Chen Gao a reconnu cette voix familière, et a regardé sa stature. Il était terrifié : était-ce vrai ce que Bai Xiu avait dit sur avoir vu un fantôme, et qu'elle n'était pas folle ? Il avait encore un peu de mal à y croire, et a réprimandé d'une voix tremblante : "Où viens-tu, voleur ? Ne fais pas semblant d'être un esprit pour me faire peur !"

Yu Yi a marché lentement jusqu'à Chen Gao. Chen Gao s'est tourné et a rampé vers l'étage en hurlant. Yu Yi l'a rattrapé, l'a saisi par la coiffure et l'a tiré vers le bas de l'escalier. Le corps de Chen Gao a heurté les marches, et son cuir chevelu a été arraché avec douleur, il a donc crié à haute voix : "Au secours ! Venez..."

Yu Yi a fait briller un couteau de poche sur son poignet, et a pointé la pointe du couteau entre les deux yeux de Chen Gao, a dit d'une voix froide : "Tu veux garder ta vie ?"

Chen Gao a immédiatement cessé de crier à haute voix, a dit "oui oui" d'un ton faible et a hochement la tête en petit mouvement. La pointe du couteau était à moins de deux centimètres de ses yeux, il n'osait pas bouger trop vite.
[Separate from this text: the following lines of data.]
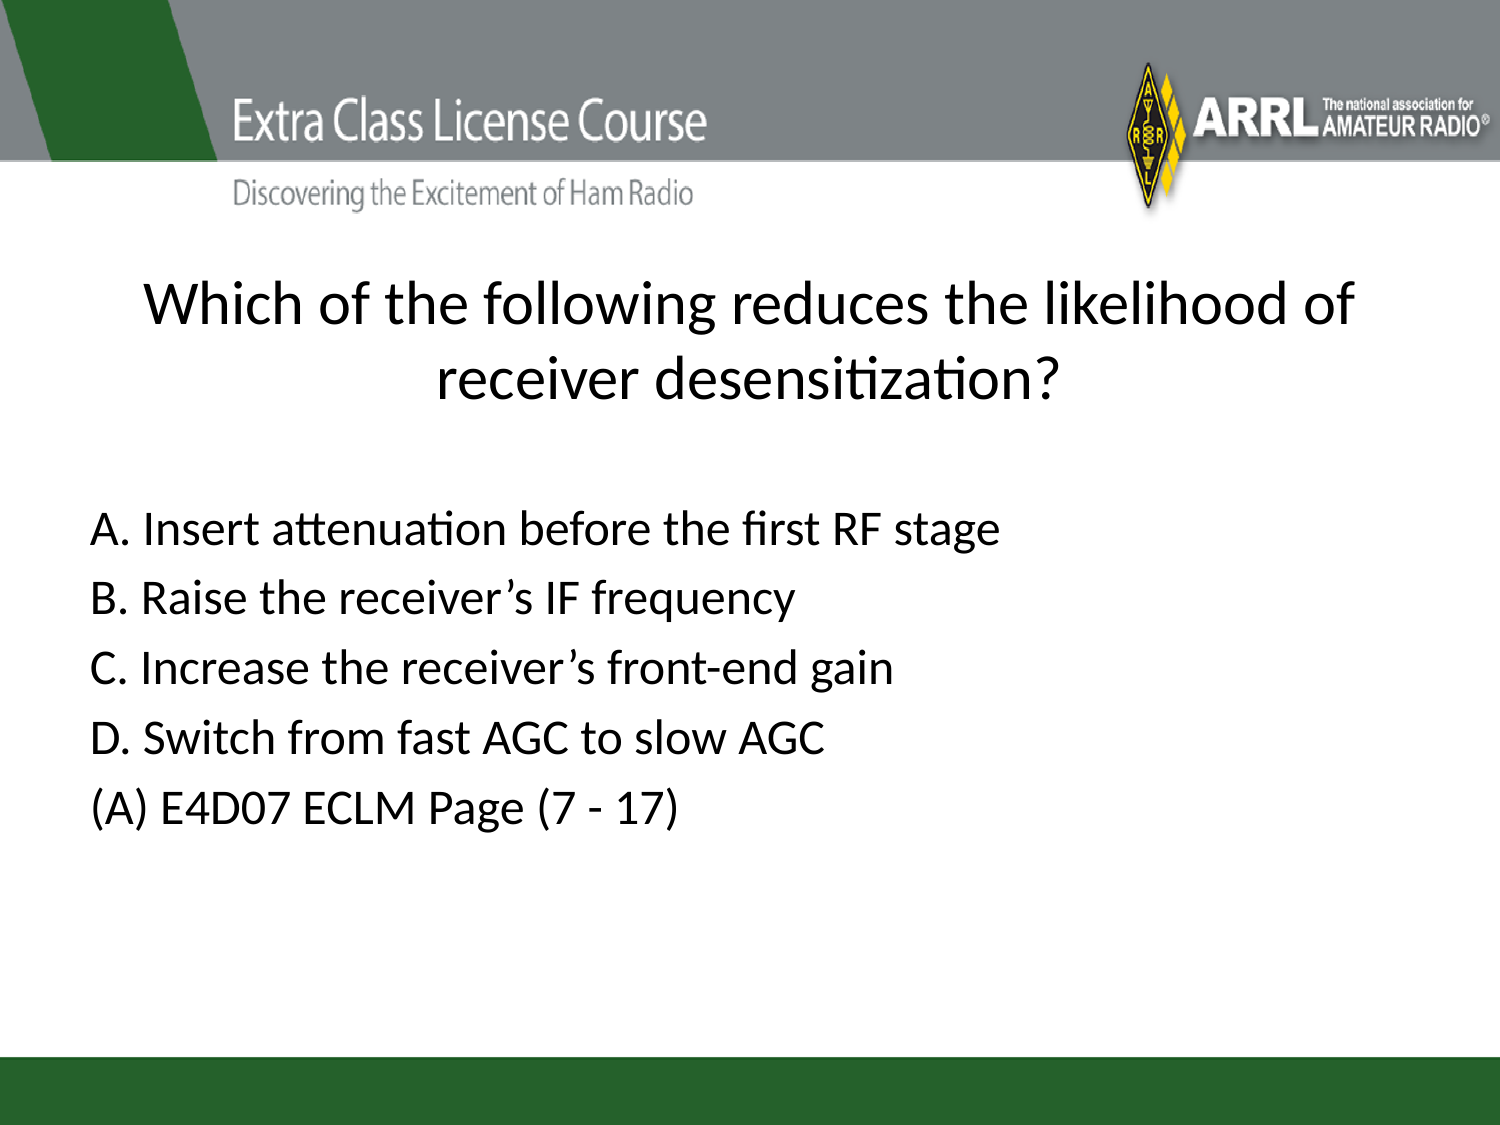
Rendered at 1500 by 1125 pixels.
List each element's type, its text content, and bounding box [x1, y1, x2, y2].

title Which of the following reduces the likelihood of receiver desensitization? [75, 254, 1425, 435]
list A. Insert attenuation before the first RF stage B. Raise the receiver’s IF frequency C. Increase the receiver’s front-end gain D. Switch from fast AGC to slow AGC (A) E4D07 ECLM Page (7 - 17) [75, 487, 1425, 1005]
picture [0, 0, 1500, 1125]
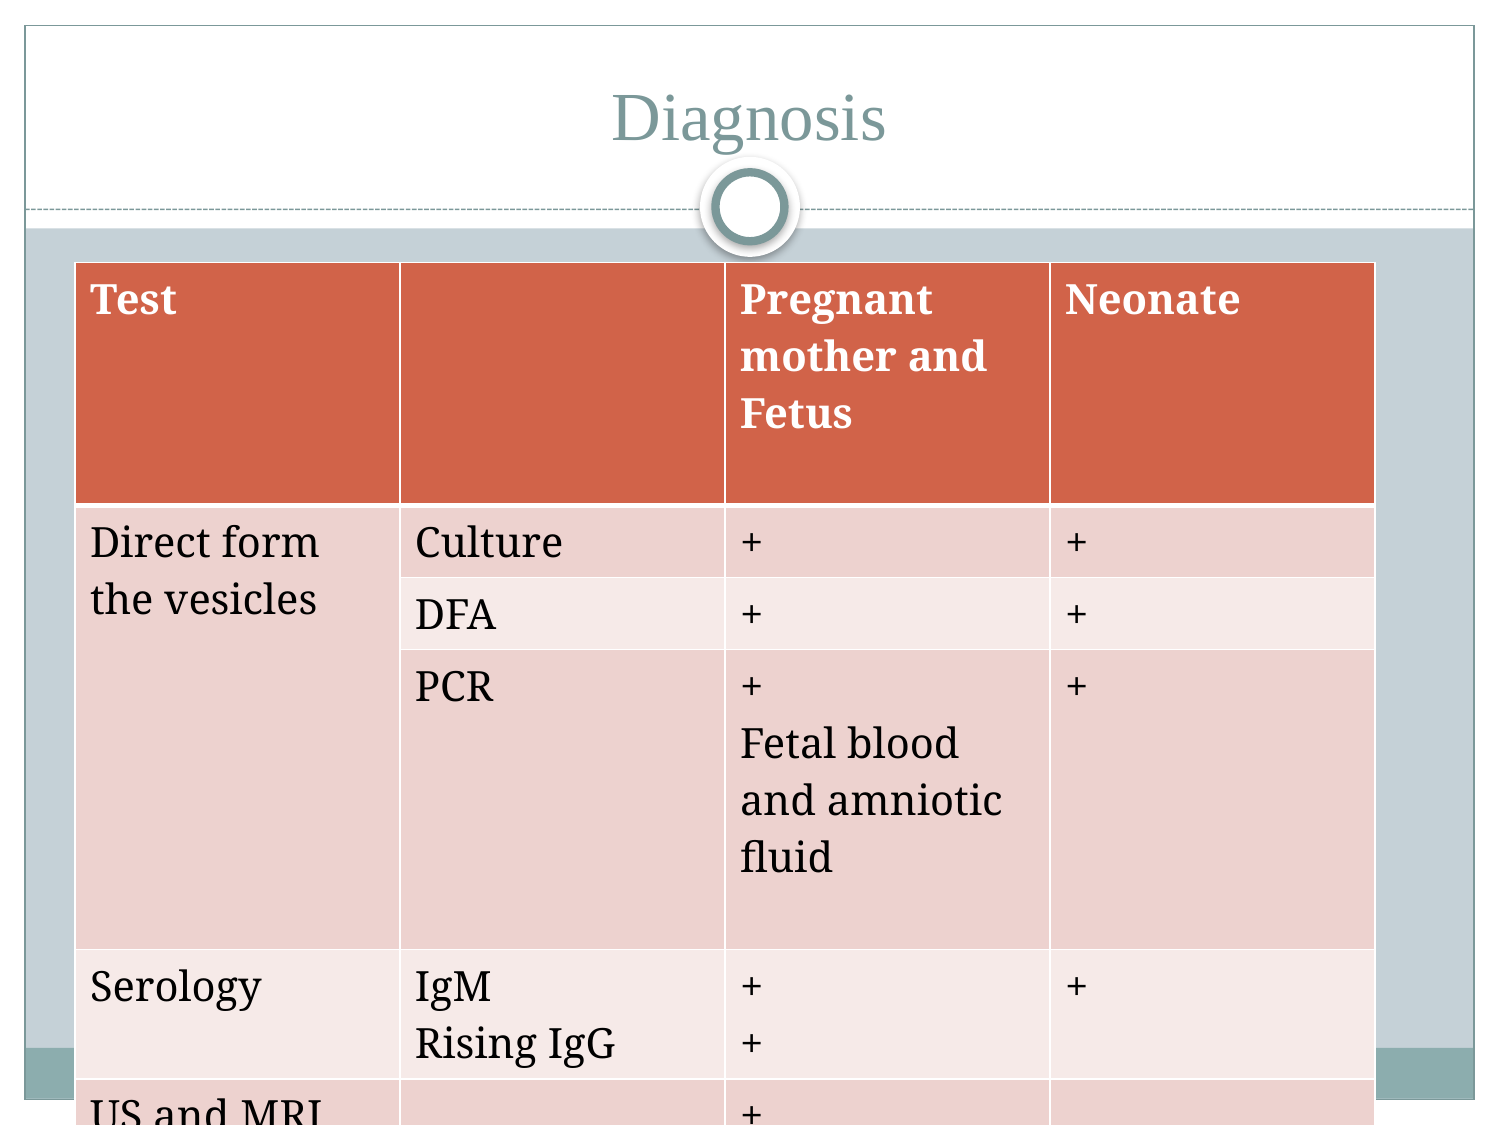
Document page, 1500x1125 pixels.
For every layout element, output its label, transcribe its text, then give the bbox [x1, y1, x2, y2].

table_header [401, 263, 724, 503]
table_cell + [1051, 578, 1374, 649]
table_cell + [1051, 508, 1374, 577]
table_cell + [726, 508, 1049, 577]
table_cell + [726, 1080, 1049, 1125]
table_cell Direct form the vesicles [76, 508, 399, 949]
table_cell Serology [76, 950, 399, 1078]
table_cell + Fetal blood and amniotic fluid [726, 650, 1049, 949]
table_cell US and MRI [76, 1080, 399, 1125]
table_cell [1051, 1080, 1374, 1125]
table_cell Culture [401, 508, 724, 577]
table_cell + [726, 578, 1049, 649]
table_cell PCR [401, 650, 724, 949]
title Diagnosis [49, 37, 1450, 162]
table_header Test [76, 263, 399, 503]
table_cell + + [726, 950, 1049, 1078]
table_cell [401, 1080, 724, 1125]
table_header Pregnant mother and Fetus [726, 263, 1049, 503]
table_header Neonate [1051, 263, 1374, 503]
table_cell + [1051, 650, 1374, 949]
table_cell IgM Rising IgG [401, 950, 724, 1078]
table_cell DFA [401, 578, 724, 649]
table_cell + [1051, 950, 1374, 1078]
Yu Yi l'a traîné jusqu'à une table au rez-de-chaussée, et a ordonné d'une voix froide : "Allume la lampe, ne te tourne pas dos à moi."

Chen Gao était maintenant sûr que cette personne n'était pas un fantôme, et a eu un peu plus de calme. La seule chose qu'il ne parvenait pas à comprendre était pourquoi sa voix ressemblait tellement à celle de Yu Binyi, mais l'homme tenait un couteau, et sa vie était entre ses mains, il n'osait pas lui obéir. Il a allumé une petite lampe d'une main tremblante, et Chen Gao a découvert que du papier, de l'encre et un pinceau étaient déjà disposés sur la table.

"Assieds-toi et broie l'encre."

Chen Gao a broyé l'encre tout en demandant prudemment : "Ce héros, si vous voulez de l'argent..."

Yu Yi a balayé le couteau, et une raie de sang est apparue sur le visage de Chen Gao. "Fais ce que je veux que tu fasses."